Abarbanel is puzzled by Pharaoh’s concerns. First of all, the children of Israel were clearly not more numerous than the Egyptians. Even if they were more numerous, it makes no sense for him to say, “…lest it become numerous.” Secondly, if he was concerned about the Jews’ leaving, what difference does it make whether it is peacetime or wartime? Finally, if he was concerned about the Jews’ joining with the enemy, he should have been concerned that they would conquer Egypt, not that they would leave.
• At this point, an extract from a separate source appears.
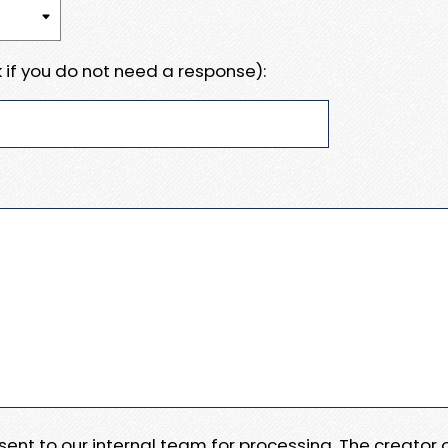
 if you do not need a response):
e sent to our internal team for processing. The creator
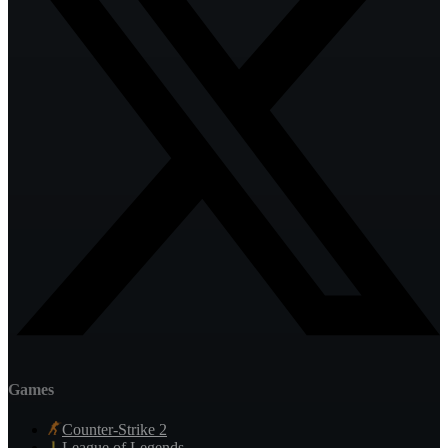
Games
Counter-Strike 2
League of Legends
Abarbanel responds that the expression in the verse, “…more numerous and stronger than we” refers not to their numbers but to their strength, which he recognized came directly from G-d’s Divine Providence. It is in the following verse, in regard to wartime, that Pharaoh is concerned about their numbers. To explain this concern, Abarbanel posits that the Egyptians viewed the Jews as their valued property that they wanted to retain, rather than an alien presence that they wanted to get rid of. During peacetime they would have no opportunity to leave Egypt, regardless of their numbers. Pharaoh could easily keep them under control. However, in a time of war an increased Jewish population could join with the foreign invaders to overcome the Egyptians and flee the country. Pharaoh at this point did not see the Jewish population as usurpers or a physical threat to Egyptian hegemony. He was actually worried about the opposite possibility: that he could lose a segment of his population that was making an invaluable contribution to the country.

Pharaoh’s solution to this possible problem was to totally oppress them and take away their freedom with a methodical, step-by-step process that started with an increased tax burden, and progressed to back-breaking enslavement. His goal was to arrest their population increase. However, G-d’s direct intervention resulted in the exact opposite: the more they were afflicted the greater were their numbers. Additionally, they began to spread out throughout the country. Now the Egyptians’ concern shifted dramatically. They were no longer worried about the future possibility that the Jews would assist an enemy invasion. Rather, they had become a present nuisance, taking food and fish from Egyptian fields and the Nile River.

Pharaoh then embarked on history’s first attempt to find the “Final Solution to the Jewish Problem.” His decision to limit the genocide to the killing of male infants only was based on his calculation that Jewish girls could be much more easily controlled and assimilated into Egyptian society and would pose no military threat if Egypt were invaded.